* _Activity_: Repeat the entries that appear below, exactly as they are given.

[[ Excerpted records open ]]

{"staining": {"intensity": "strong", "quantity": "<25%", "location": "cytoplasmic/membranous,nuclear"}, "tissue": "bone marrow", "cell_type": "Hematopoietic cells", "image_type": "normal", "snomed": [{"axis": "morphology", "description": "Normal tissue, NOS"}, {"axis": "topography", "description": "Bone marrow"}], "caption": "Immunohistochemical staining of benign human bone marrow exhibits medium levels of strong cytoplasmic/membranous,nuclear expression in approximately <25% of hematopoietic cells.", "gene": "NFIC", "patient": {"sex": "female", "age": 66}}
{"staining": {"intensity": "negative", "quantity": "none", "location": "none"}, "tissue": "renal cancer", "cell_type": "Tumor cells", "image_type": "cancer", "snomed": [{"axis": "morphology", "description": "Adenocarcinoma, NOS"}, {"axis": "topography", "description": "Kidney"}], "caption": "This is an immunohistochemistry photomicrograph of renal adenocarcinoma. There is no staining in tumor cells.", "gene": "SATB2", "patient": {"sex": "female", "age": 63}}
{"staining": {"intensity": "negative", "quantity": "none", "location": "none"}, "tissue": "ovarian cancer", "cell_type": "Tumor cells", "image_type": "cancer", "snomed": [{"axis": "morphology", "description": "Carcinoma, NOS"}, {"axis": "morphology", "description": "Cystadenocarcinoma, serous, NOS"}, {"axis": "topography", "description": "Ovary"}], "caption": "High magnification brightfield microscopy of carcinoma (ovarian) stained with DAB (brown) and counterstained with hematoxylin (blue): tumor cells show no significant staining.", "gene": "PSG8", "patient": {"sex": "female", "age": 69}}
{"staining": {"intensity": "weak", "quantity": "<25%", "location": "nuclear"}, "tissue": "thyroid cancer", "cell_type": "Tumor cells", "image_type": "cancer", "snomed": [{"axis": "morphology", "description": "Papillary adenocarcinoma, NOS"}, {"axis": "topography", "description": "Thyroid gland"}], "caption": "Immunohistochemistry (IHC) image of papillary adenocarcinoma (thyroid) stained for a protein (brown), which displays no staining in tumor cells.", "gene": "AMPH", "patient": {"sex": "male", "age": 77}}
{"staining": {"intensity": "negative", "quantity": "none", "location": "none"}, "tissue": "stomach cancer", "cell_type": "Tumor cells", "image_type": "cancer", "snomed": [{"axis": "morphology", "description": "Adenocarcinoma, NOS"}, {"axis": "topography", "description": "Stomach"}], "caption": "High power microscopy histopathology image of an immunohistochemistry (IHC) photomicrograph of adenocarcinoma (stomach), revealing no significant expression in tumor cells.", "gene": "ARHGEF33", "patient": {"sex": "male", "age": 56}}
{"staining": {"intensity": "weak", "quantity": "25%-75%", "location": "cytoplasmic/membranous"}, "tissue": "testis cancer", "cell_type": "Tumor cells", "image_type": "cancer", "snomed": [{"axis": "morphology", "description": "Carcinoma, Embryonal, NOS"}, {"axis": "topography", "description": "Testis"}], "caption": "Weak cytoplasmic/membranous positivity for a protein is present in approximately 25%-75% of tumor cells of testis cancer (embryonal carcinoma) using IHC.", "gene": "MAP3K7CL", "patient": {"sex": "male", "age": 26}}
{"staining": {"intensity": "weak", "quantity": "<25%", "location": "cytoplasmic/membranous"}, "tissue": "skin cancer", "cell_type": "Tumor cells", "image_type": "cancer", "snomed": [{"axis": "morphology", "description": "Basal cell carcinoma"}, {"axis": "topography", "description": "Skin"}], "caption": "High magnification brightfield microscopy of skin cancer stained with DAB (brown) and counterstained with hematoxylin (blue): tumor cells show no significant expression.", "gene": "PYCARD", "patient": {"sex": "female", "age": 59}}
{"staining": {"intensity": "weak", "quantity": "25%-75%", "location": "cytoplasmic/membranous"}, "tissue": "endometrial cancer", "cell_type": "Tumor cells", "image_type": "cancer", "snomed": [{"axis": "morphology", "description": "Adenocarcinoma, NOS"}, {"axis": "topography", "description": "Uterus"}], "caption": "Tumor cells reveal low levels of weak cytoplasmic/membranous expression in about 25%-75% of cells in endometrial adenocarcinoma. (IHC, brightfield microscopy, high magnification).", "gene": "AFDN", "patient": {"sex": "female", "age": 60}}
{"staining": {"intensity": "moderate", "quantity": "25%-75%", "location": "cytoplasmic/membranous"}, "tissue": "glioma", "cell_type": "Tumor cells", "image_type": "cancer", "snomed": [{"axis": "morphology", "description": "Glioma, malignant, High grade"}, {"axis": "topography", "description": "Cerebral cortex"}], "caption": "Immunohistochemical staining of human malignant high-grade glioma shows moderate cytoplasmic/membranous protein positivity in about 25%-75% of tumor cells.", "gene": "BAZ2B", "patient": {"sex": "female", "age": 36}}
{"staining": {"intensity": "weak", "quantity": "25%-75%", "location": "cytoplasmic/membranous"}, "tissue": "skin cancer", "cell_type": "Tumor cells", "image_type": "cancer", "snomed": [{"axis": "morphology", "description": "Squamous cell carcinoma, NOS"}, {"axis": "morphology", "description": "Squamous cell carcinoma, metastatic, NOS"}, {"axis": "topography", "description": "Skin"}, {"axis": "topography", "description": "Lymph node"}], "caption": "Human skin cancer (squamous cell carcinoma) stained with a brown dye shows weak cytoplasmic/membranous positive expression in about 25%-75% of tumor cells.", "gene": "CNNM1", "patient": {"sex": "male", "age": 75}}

[[ Excerpted records closed ]]

* _Task response_:
{"staining": {"intensity": "strong", "quantity": "<25%", "location": "cytoplasmic/membranous,nuclear"}, "tissue": "bone marrow", "cell_type": "Hematopoietic cells", "image_type": "normal", "snomed": [{"axis": "morphology", "description": "Normal tissue, NOS"}, {"axis": "topography", "description": "Bone marrow"}], "caption": "Immunohistochemical staining of benign human bone marrow exhibits medium levels of strong cytoplasmic/membranous,nuclear expression in approximately <25% of hematopoietic cells.", "gene": "NFIC", "patient": {"sex": "female", "age": 66}}
{"staining": {"intensity": "negative", "quantity": "none", "location": "none"}, "tissue": "renal cancer", "cell_type": "Tumor cells", "image_type": "cancer", "snomed": [{"axis": "morphology", "description": "Adenocarcinoma, NOS"}, {"axis": "topography", "description": "Kidney"}], "caption": "This is an immunohistochemistry photomicrograph of renal adenocarcinoma. There is no staining in tumor cells.", "gene": "SATB2", "patient": {"sex": "female", "age": 63}}
{"staining": {"intensity": "negative", "quantity": "none", "location": "none"}, "tissue": "ovarian cancer", "cell_type": "Tumor cells", "image_type": "cancer", "snomed": [{"axis": "morphology", "description": "Carcinoma, NOS"}, {"axis": "morphology", "description": "Cystadenocarcinoma, serous, NOS"}, {"axis": "topography", "description": "Ovary"}], "caption": "High magnification brightfield microscopy of carcinoma (ovarian) stained with DAB (brown) and counterstained with hematoxylin (blue): tumor cells show no significant staining.", "gene": "PSG8", "patient": {"sex": "female", "age": 69}}
{"staining": {"intensity": "weak", "quantity": "<25%", "location": "nuclear"}, "tissue": "thyroid cancer", "cell_type": "Tumor cells", "image_type": "cancer", "snomed": [{"axis": "morphology", "description": "Papillary adenocarcinoma, NOS"}, {"axis": "topography", "description": "Thyroid gland"}], "caption": "Immunohistochemistry (IHC) image of papillary adenocarcinoma (thyroid) stained for a protein (brown), which displays no staining in tumor cells.", "gene": "AMPH", "patient": {"sex": "male", "age": 77}}
{"staining": {"intensity": "negative", "quantity": "none", "location": "none"}, "tissue": "stomach cancer", "cell_type": "Tumor cells", "image_type": "cancer", "snomed": [{"axis": "morphology", "description": "Adenocarcinoma, NOS"}, {"axis": "topography", "description": "Stomach"}], "caption": "High power microscopy histopathology image of an immunohistochemistry (IHC) photomicrograph of adenocarcinoma (stomach), revealing no significant expression in tumor cells.", "gene": "ARHGEF33", "patient": {"sex": "male", "age": 56}}
{"staining": {"intensity": "weak", "quantity": "25%-75%", "location": "cytoplasmic/membranous"}, "tissue": "testis cancer", "cell_type": "Tumor cells", "image_type": "cancer", "snomed": [{"axis": "morphology", "description": "Carcinoma, Embryonal, NOS"}, {"axis": "topography", "description": "Testis"}], "caption": "Weak cytoplasmic/membranous positivity for a protein is present in approximately 25%-75% of tumor cells of testis cancer (embryonal carcinoma) using IHC.", "gene": "MAP3K7CL", "patient": {"sex": "male", "age": 26}}
{"staining": {"intensity": "weak", "quantity": "<25%", "location": "cytoplasmic/membranous"}, "tissue": "skin cancer", "cell_type": "Tumor cells", "image_type": "cancer", "snomed": [{"axis": "morphology", "description": "Basal cell carcinoma"}, {"axis": "topography", "description": "Skin"}], "caption": "High magnification brightfield microscopy of skin cancer stained with DAB (brown) and counterstained with hematoxylin (blue): tumor cells show no significant expression.", "gene": "PYCARD", "patient": {"sex": "female", "age": 59}}
{"staining": {"intensity": "weak", "quantity": "25%-75%", "location": "cytoplasmic/membranous"}, "tissue": "endometrial cancer", "cell_type": "Tumor cells", "image_type": "cancer", "snomed": [{"axis": "morphology", "description": "Adenocarcinoma, NOS"}, {"axis": "topography", "description": "Uterus"}], "caption": "Tumor cells reveal low levels of weak cytoplasmic/membranous expression in about 25%-75% of cells in endometrial adenocarcinoma. (IHC, brightfield microscopy, high magnification).", "gene": "AFDN", "patient": {"sex": "female", "age": 60}}
{"staining": {"intensity": "moderate", "quantity": "25%-75%", "location": "cytoplasmic/membranous"}, "tissue": "glioma", "cell_type": "Tumor cells", "image_type": "cancer", "snomed": [{"axis": "morphology", "description": "Glioma, malignant, High grade"}, {"axis": "topography", "description": "Cerebral cortex"}], "caption": "Immunohistochemical staining of human malignant high-grade glioma shows moderate cytoplasmic/membranous protein positivity in about 25%-75% of tumor cells.", "gene": "BAZ2B", "patient": {"sex": "female", "age": 36}}
{"staining": {"intensity": "weak", "quantity": "25%-75%", "location": "cytoplasmic/membranous"}, "tissue": "skin cancer", "cell_type": "Tumor cells", "image_type": "cancer", "snomed": [{"axis": "morphology", "description": "Squamous cell carcinoma, NOS"}, {"axis": "morphology", "description": "Squamous cell carcinoma, metastatic, NOS"}, {"axis": "topography", "description": "Skin"}, {"axis": "topography", "description": "Lymph node"}], "caption": "Human skin cancer (squamous cell carcinoma) stained with a brown dye shows weak cytoplasmic/membranous positive expression in about 25%-75% of tumor cells.", "gene": "CNNM1", "patient": {"sex": "male", "age": 75}}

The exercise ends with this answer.